_EXCERPTED TEXT:_
= = = = = = =

Part 12:Artificial Intelligence with Speech Recognition with Python.

Speech Recognition

Speech is the most basic means of adult human communication. The basic goal of speech processing is to provide an interaction between a human and a machine.

Speech processing system has mainly three tasks −

First, speech recognition that allows the machine to catch the words, phrases and sentences we speak
Second, natural language processing to allow the machine to understand what we speak, and
Third, speech synthesis to allow the machine to speak.

This chapter focuses on speech recognition, the process of understanding the words that are spoken by human beings. Remember that the speech signals are captured with the help of a microphone and then it has to be understood by the system.

Building a Speech Recognizer

Speech Recognition or Automatic Speech Recognition (ASR) is the center of attention for AI projects like robotics. Without ASR, it is not possible to imagine a cognitive robot interacting with a human. However, it is not quite easy to build a speech recognizer.

= = = = = = =

_RAW DATA:_
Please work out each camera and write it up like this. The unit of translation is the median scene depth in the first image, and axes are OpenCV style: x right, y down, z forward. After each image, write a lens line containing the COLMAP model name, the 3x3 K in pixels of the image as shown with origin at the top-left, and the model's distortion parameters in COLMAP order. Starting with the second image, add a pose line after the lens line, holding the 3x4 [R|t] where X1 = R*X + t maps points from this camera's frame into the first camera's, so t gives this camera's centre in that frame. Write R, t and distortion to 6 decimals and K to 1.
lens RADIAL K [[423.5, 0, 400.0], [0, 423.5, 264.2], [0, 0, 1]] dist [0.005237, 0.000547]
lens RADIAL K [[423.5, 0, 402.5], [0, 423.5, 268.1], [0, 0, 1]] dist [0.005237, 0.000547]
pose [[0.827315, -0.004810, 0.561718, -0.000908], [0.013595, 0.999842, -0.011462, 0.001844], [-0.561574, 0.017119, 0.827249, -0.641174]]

= = = = = = =

_EXPLORE THE MATERIAL:_
- A) Repeat the stretch of the speech recognition tutorial from "Part 12:Artificial Intelligence" through "and a machine.".
- B) In the speech recognition tutorial, what captures speech signals before the system has to understand them?

_PER-TASK ANSWERS:_
- A)
Part 12:Artificial Intelligence with Speech Recognition with Python.

Speech Recognition

Speech is the most basic means of adult human communication. The basic goal of speech processing is to provide an interaction between a human and a machine.

- B) A microphone.